Setting pictures aside, output exactly the lines from the start of the records to the line with "right knee: (395, 569)", that line included.
*** Opening Exercise material ***
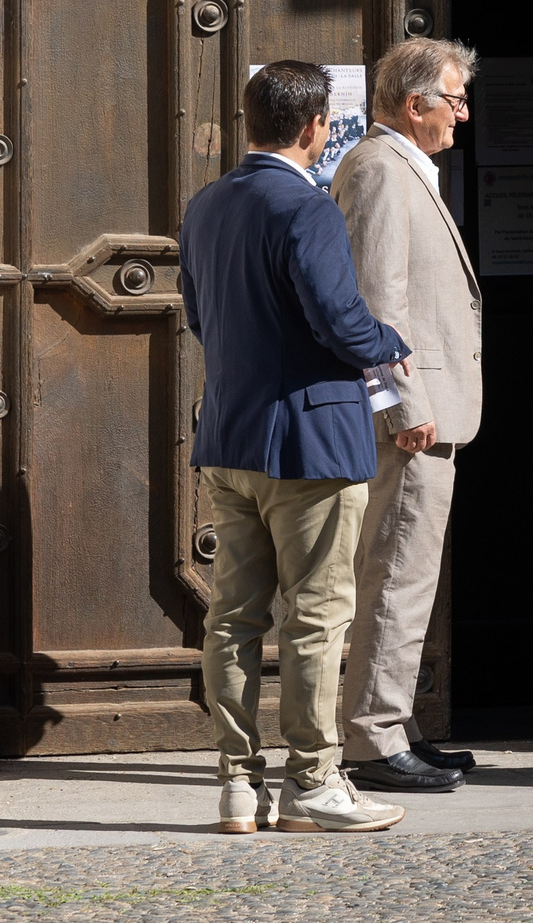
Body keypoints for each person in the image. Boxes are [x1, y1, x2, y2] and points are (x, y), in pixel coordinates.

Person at [183, 61, 412, 835]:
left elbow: (199, 316)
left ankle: (238, 784)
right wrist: (390, 341)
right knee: (316, 615)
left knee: (234, 616)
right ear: (317, 126)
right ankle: (313, 780)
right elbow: (341, 321)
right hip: (310, 441)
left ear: (251, 120)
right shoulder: (306, 208)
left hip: (231, 434)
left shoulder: (208, 204)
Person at [331, 37, 484, 794]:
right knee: (395, 569)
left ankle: (394, 723)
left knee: (406, 571)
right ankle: (369, 737)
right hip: (416, 416)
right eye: (454, 98)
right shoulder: (382, 170)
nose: (463, 112)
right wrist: (402, 403)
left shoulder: (402, 166)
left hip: (434, 410)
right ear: (413, 102)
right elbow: (376, 298)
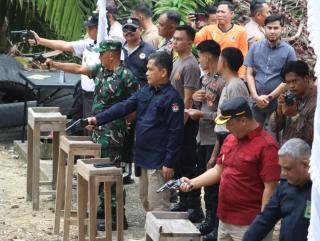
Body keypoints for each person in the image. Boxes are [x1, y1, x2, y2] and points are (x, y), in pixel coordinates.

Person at [45, 40, 138, 229]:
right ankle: (105, 208)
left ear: (111, 54)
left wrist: (125, 122)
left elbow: (135, 103)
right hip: (98, 127)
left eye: (101, 53)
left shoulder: (126, 76)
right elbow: (79, 69)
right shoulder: (101, 70)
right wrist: (54, 64)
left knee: (110, 171)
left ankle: (118, 216)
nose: (99, 56)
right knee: (99, 167)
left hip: (113, 130)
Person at [86, 51, 184, 212]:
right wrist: (98, 119)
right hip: (143, 157)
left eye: (150, 69)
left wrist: (169, 162)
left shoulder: (172, 98)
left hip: (159, 161)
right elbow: (124, 106)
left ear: (163, 72)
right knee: (145, 201)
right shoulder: (146, 90)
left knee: (158, 206)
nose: (146, 73)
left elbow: (176, 132)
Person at [180, 96, 281, 241]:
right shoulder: (230, 139)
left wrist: (262, 225)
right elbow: (217, 171)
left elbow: (270, 189)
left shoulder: (267, 146)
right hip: (225, 218)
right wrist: (192, 183)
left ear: (243, 121)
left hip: (249, 224)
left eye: (229, 124)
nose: (227, 128)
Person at [29, 10, 124, 123]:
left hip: (100, 96)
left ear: (99, 28)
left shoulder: (108, 45)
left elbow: (80, 69)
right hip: (86, 94)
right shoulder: (89, 42)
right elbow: (65, 45)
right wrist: (39, 41)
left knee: (96, 131)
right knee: (87, 130)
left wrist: (54, 64)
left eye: (90, 28)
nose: (87, 30)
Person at [184, 40, 224, 238]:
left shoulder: (224, 81)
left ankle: (215, 222)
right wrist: (196, 101)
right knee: (204, 180)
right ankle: (208, 218)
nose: (199, 61)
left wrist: (203, 115)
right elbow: (201, 106)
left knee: (213, 184)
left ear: (208, 56)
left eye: (200, 56)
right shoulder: (205, 78)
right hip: (202, 136)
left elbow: (224, 116)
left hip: (214, 138)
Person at [243, 138, 312, 241]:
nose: (283, 173)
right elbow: (266, 218)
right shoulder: (285, 186)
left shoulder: (316, 190)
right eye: (281, 168)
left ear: (305, 165)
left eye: (288, 168)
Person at [169, 25, 203, 223]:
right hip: (176, 121)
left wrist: (178, 126)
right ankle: (183, 200)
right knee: (179, 164)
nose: (174, 42)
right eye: (173, 38)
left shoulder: (190, 65)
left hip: (186, 123)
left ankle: (194, 206)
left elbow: (188, 100)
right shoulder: (177, 61)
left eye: (179, 39)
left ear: (190, 42)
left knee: (188, 163)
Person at [244, 14, 297, 126]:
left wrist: (269, 97)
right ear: (264, 28)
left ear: (282, 29)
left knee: (274, 137)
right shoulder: (254, 47)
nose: (272, 31)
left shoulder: (289, 51)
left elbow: (289, 80)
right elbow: (249, 73)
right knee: (254, 135)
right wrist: (255, 96)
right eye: (269, 28)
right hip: (256, 102)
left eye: (276, 28)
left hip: (277, 104)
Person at [194, 1, 248, 78]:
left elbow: (243, 55)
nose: (219, 14)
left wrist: (241, 75)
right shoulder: (208, 29)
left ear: (232, 14)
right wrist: (192, 26)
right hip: (210, 73)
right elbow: (195, 40)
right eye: (218, 12)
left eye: (223, 12)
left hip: (230, 74)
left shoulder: (240, 31)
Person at [269, 60, 317, 147]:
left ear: (306, 78)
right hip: (287, 151)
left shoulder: (317, 101)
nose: (291, 86)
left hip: (306, 156)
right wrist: (279, 111)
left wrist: (295, 116)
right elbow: (274, 128)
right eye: (288, 82)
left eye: (295, 81)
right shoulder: (289, 95)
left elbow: (312, 137)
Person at [122, 17, 155, 87]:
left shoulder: (150, 50)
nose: (128, 32)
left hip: (142, 94)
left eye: (132, 29)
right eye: (125, 29)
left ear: (140, 30)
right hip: (122, 95)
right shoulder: (119, 50)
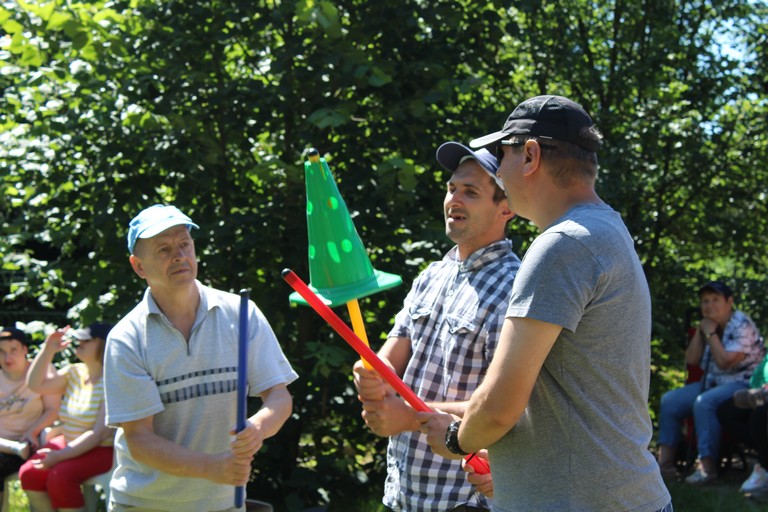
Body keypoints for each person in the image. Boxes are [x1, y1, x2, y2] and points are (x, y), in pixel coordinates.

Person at [416, 95, 672, 511]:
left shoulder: (562, 244)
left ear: (530, 155)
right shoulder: (605, 229)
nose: (499, 171)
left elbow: (499, 408)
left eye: (503, 154)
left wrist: (456, 438)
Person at [352, 141, 519, 511]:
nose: (453, 199)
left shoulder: (515, 288)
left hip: (464, 498)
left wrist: (410, 417)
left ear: (506, 208)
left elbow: (508, 406)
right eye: (451, 188)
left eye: (470, 192)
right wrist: (370, 373)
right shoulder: (432, 275)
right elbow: (391, 355)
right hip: (403, 492)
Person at [104, 204, 298, 511]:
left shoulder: (241, 312)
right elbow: (139, 440)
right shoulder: (126, 338)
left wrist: (259, 427)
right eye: (164, 249)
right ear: (139, 266)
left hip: (224, 504)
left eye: (184, 244)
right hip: (144, 504)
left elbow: (279, 396)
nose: (179, 255)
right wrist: (211, 467)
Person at [657, 281, 764, 484]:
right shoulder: (707, 325)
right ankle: (664, 466)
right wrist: (700, 332)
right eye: (705, 301)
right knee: (670, 400)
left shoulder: (742, 324)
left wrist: (711, 334)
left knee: (704, 402)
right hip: (713, 382)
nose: (709, 305)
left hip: (743, 384)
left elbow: (725, 362)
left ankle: (707, 468)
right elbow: (691, 360)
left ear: (729, 302)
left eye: (715, 300)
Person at [20, 322, 116, 512]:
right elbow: (35, 385)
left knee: (60, 477)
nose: (79, 342)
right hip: (68, 442)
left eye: (86, 340)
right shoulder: (74, 372)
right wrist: (48, 350)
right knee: (29, 473)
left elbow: (99, 434)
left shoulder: (112, 380)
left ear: (103, 344)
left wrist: (59, 456)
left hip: (102, 450)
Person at [0, 326, 59, 505]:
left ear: (25, 349)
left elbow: (53, 410)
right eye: (1, 351)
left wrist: (33, 431)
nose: (7, 358)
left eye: (13, 350)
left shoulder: (42, 371)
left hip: (30, 444)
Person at [716, 347, 768, 496]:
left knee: (759, 415)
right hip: (759, 390)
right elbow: (758, 374)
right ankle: (764, 454)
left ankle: (764, 465)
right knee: (726, 412)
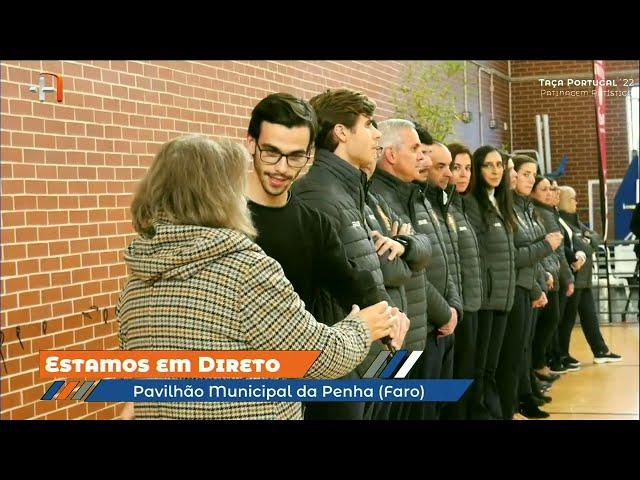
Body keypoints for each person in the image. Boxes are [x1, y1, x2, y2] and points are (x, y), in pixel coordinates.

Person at [117, 135, 398, 420]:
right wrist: (362, 327)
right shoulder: (245, 270)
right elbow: (314, 358)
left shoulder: (138, 280)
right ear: (221, 195)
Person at [292, 88, 409, 420]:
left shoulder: (345, 191)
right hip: (337, 362)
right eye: (369, 124)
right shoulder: (318, 195)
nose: (377, 134)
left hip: (361, 353)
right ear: (341, 132)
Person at [464, 145, 517, 420]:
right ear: (478, 168)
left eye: (499, 165)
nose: (495, 170)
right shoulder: (473, 203)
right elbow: (476, 255)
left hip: (502, 298)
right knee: (479, 366)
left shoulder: (500, 201)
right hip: (485, 298)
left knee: (490, 367)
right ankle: (479, 412)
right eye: (488, 165)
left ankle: (492, 411)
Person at [440, 142, 483, 420]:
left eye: (467, 168)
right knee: (452, 381)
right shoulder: (442, 206)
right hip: (452, 307)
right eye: (456, 167)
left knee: (469, 372)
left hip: (470, 302)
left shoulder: (462, 206)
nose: (463, 174)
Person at [557, 186, 622, 364]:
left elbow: (595, 238)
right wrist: (586, 241)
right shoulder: (560, 222)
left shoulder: (576, 222)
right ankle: (561, 354)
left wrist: (587, 239)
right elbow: (581, 247)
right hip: (573, 279)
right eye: (572, 198)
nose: (576, 202)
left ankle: (600, 350)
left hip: (584, 280)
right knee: (567, 321)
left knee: (590, 317)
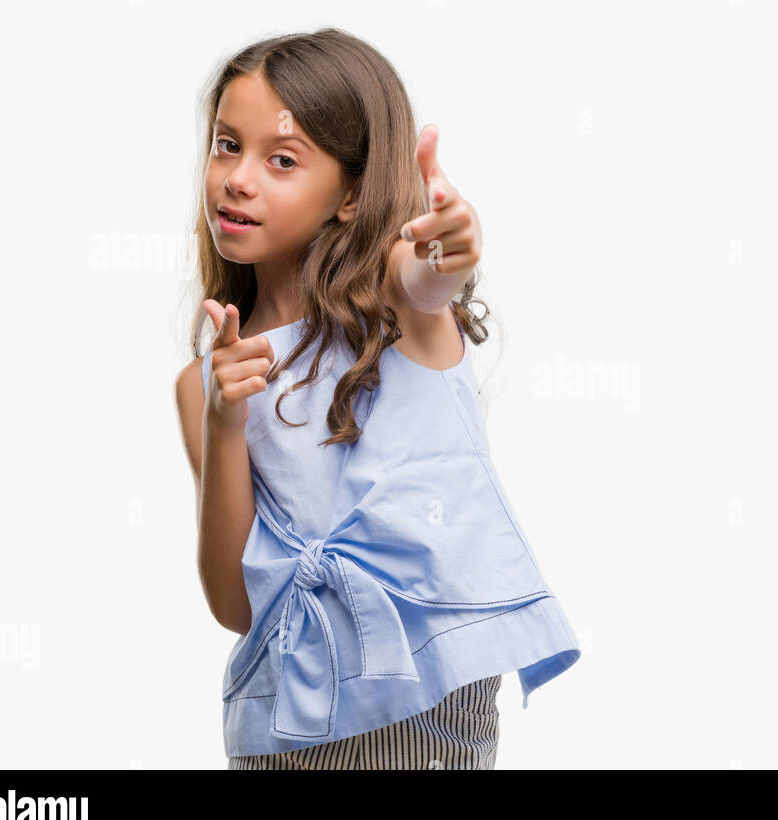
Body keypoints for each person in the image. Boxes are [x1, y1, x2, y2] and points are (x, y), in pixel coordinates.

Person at [172, 28, 580, 769]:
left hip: (420, 701)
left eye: (282, 160)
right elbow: (236, 606)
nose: (237, 177)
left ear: (353, 194)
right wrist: (226, 422)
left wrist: (447, 246)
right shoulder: (202, 386)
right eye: (227, 144)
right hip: (286, 717)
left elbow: (429, 274)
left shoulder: (400, 313)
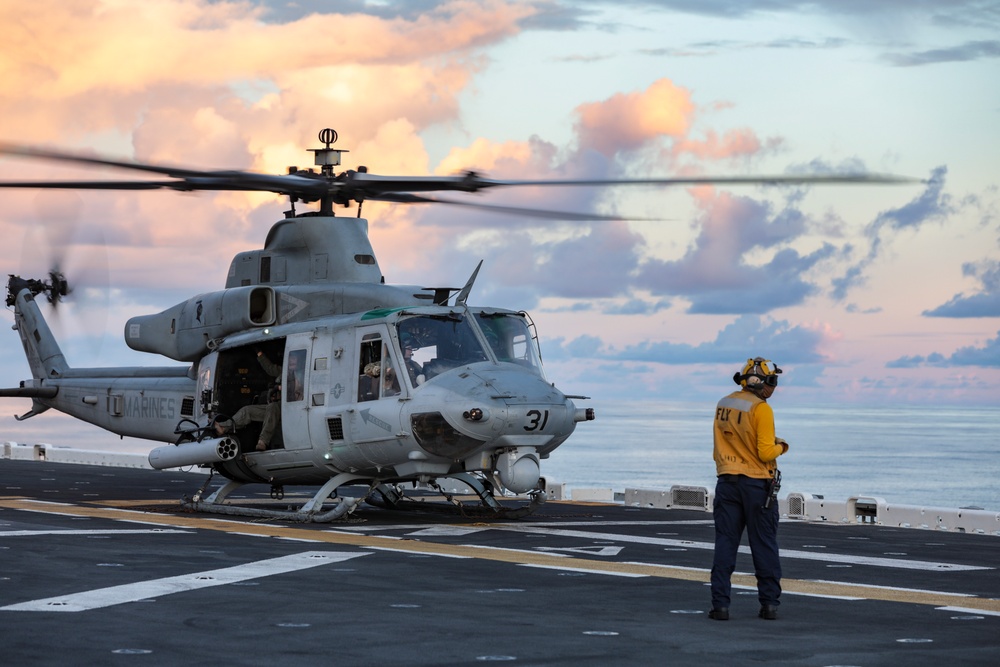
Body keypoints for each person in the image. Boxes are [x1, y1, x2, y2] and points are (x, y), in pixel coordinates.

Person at [709, 357, 789, 622]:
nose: (774, 388)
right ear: (763, 383)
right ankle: (769, 605)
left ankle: (720, 606)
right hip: (757, 486)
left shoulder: (724, 403)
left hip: (727, 483)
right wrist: (782, 446)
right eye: (773, 382)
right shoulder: (761, 409)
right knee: (763, 545)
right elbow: (766, 452)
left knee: (725, 544)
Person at [215, 350, 282, 452]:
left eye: (294, 359)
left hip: (291, 407)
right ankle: (224, 427)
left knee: (273, 407)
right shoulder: (284, 371)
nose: (292, 362)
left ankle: (263, 441)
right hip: (277, 407)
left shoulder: (302, 374)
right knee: (248, 411)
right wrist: (260, 353)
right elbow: (270, 368)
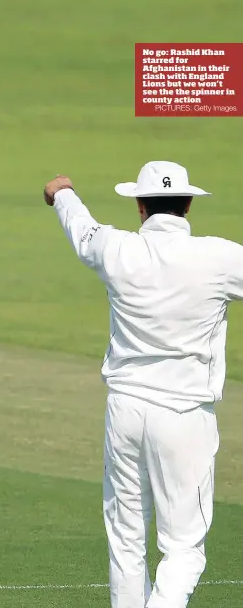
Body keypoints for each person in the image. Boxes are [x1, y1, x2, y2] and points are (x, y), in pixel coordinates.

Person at [43, 162, 243, 607]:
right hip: (184, 415)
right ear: (188, 204)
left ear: (140, 205)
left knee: (126, 537)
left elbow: (82, 229)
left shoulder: (117, 247)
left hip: (126, 410)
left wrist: (62, 193)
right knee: (184, 550)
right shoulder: (220, 256)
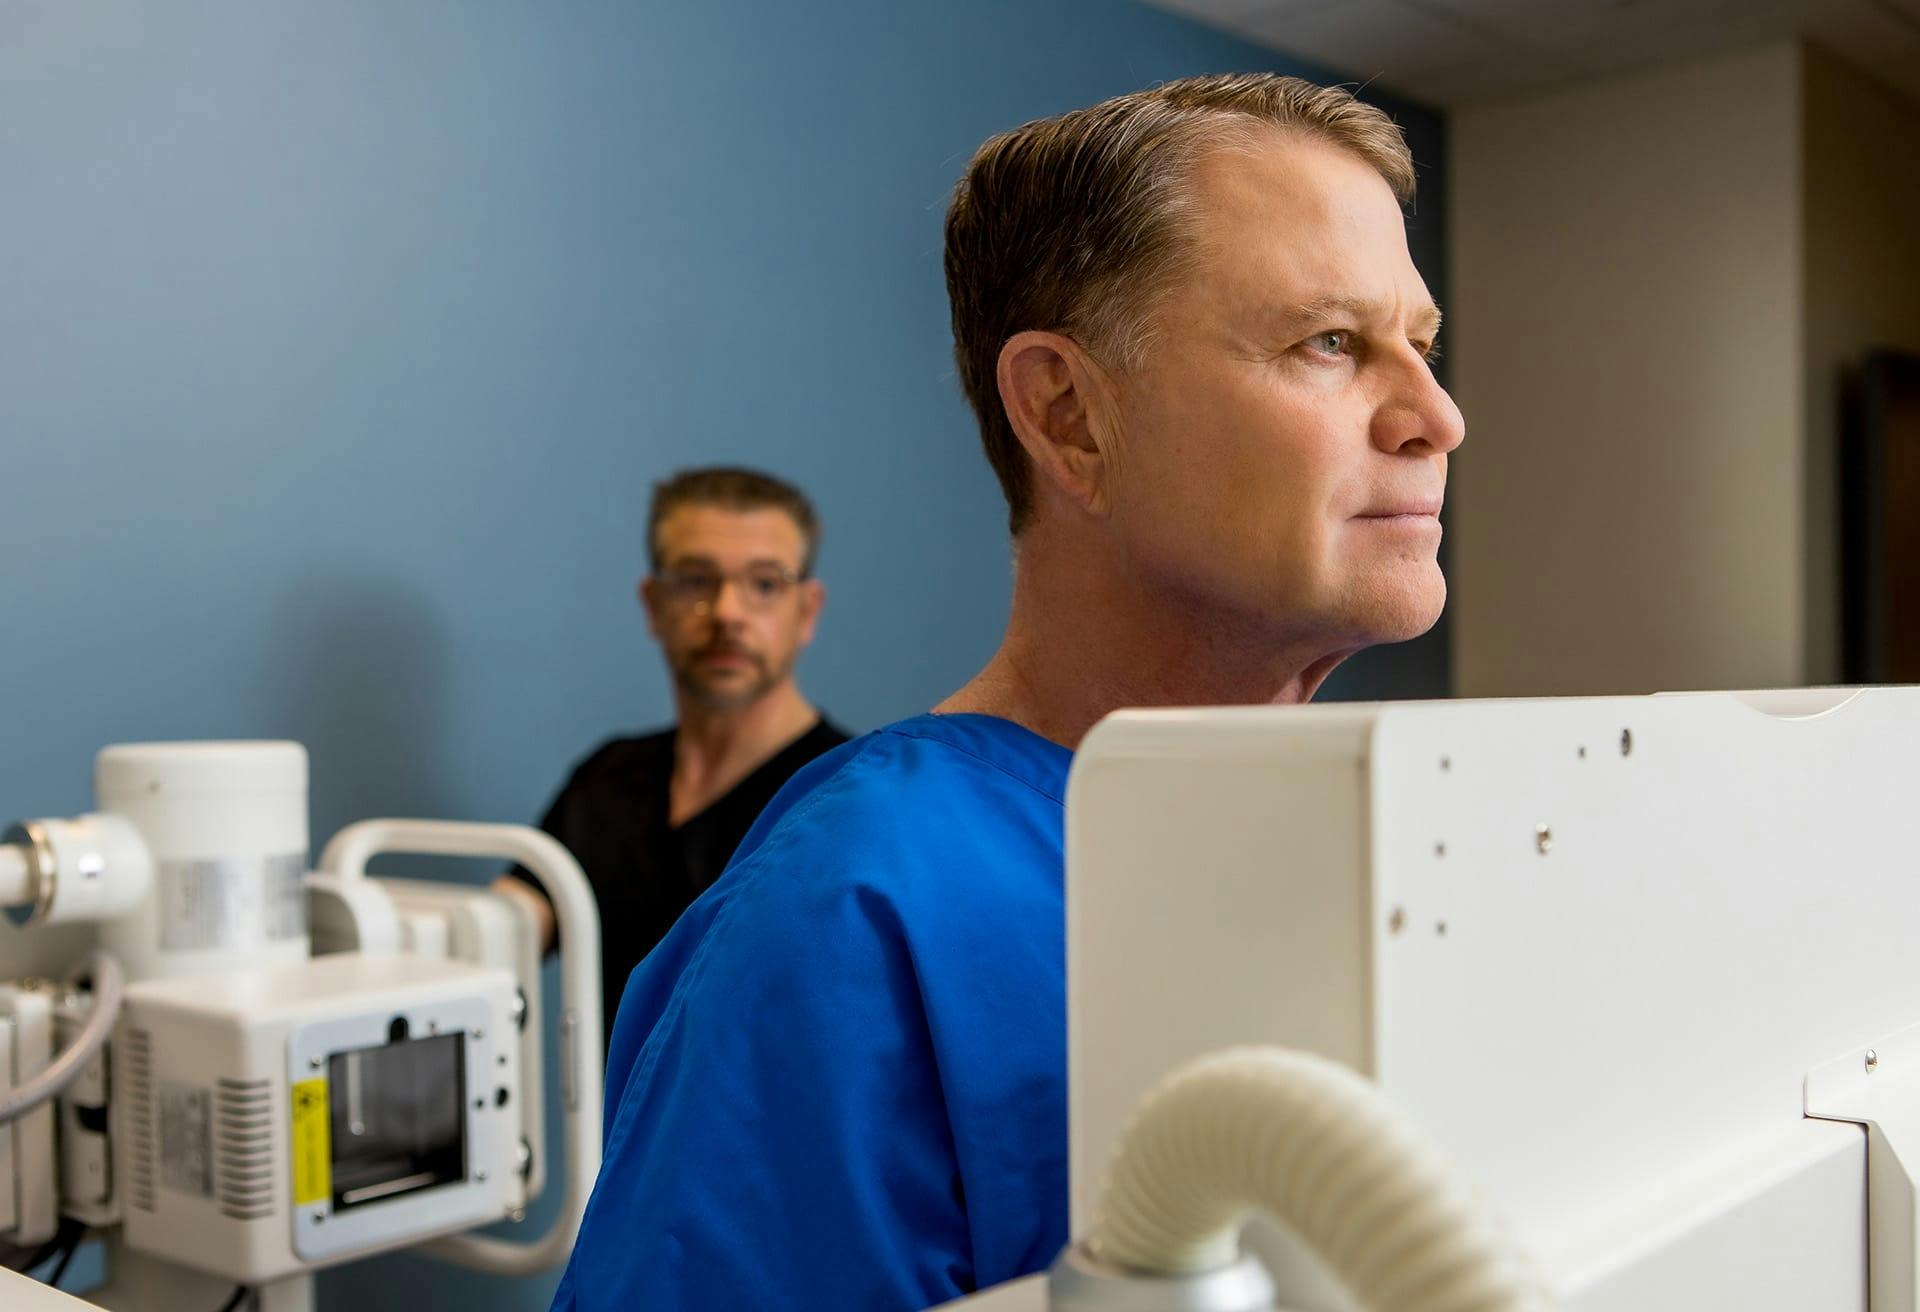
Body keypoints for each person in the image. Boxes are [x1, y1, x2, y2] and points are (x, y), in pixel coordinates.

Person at [551, 73, 1462, 1310]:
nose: (1435, 416)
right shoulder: (851, 915)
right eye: (1332, 343)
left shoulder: (1397, 861)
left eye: (1423, 345)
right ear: (1072, 415)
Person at [493, 466, 849, 1018]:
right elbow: (502, 934)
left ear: (807, 611)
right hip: (613, 1109)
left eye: (764, 583)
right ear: (653, 604)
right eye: (695, 580)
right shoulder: (609, 782)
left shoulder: (848, 797)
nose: (728, 612)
*** Closing Exercise material ***
**Output of the exercise**
Body keypoints for each person in the image. Boxes are [x1, y1, x2, y2] and points are (x, y), in pixel coordinates.

Person at [183, 61, 412, 835]:
left elbow: (199, 316)
left ankle: (238, 784)
right wrist: (390, 341)
right knee: (316, 615)
left knee: (234, 616)
right ear: (317, 126)
right ankle: (313, 780)
right elbow: (341, 321)
right hip: (310, 441)
left ear: (251, 120)
right shoulder: (306, 208)
left hip: (231, 434)
left shoulder: (208, 204)
Person at [331, 37, 484, 794]:
right knee: (395, 569)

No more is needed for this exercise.